RALEIGH, N.C. (WNCN) – With more than 200 million Americans, including everyone in our state, living within a 500-mile drive of the total solar eclipse – there could be hundreds of thousands of extra vehicles on the roads and this could lead to massive traffic problems.
Traffic gets busy every day in the Triangle, but what will happen when the expected 50,000 or so drivers travel through North Carolina to get to South Carolina or the mountains to see the total eclipse?
“We really don’t know what to expect because as an event. This is a bit unprecedented. The last time that there was a total solar eclipse that traversed the entire United States was 99 years ago,” said Robert Broome of the North Carolina Department of Transportation.
That was before everyone had a car and modern transportation was still in its infancy.
“We’re definitely anticipating high than usual traffic volume. We’re thinking its going to be most similar to a holiday weekend, like Memorial Day or Thanksgiving,” said Broome.
So all construction projects will be suspended in the western part of the state, interstates in central North Carolina will be wait and see.
If traffic starts to jam, authorities will have the flexibility to suspend lane closures and construction.
The thinking is that people will arrive at different times, such as a few days before the eclipse.
The hope is that people will stay late after the eclipse to avoid traffic jams.
“A lot of folks have said it’s very similar to a sporting event in that when the eclipse ends, just like when a sporting even ends, everybody heads to their cars and then head home,” Broome said.
If you will be driving during the eclipse there are some very important things not to do.
Avoid distracted driving. Don’t take photographs or video tape the eclipse while driving.

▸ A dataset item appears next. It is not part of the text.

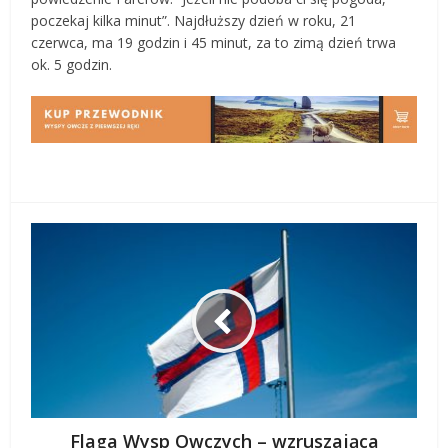
poczekaj kilka minut”. Najdłuższy dzień w roku, 21
czerwca, ma 19 godzin i 45 minut, za to zimą dzień trwa
ok. 5 godzin.
Flaga Wysp Owczych – wzruszająca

Another bit of safety advice while driving on eclipse day is to be sure you watch out for pedestrians because you don’t know who’s going to be out there looking at the eclipse.
And this is extremely important – if you’re driving and you want to stop and see the eclipse, do not stop in the middle of the road and get out of your car just to look at the eclipse.
Especially on an interstate or highway.
“We are prepared, and we will make sure we do everything we can to make sure folks get where they need to go and that they do so safely,” Broome said.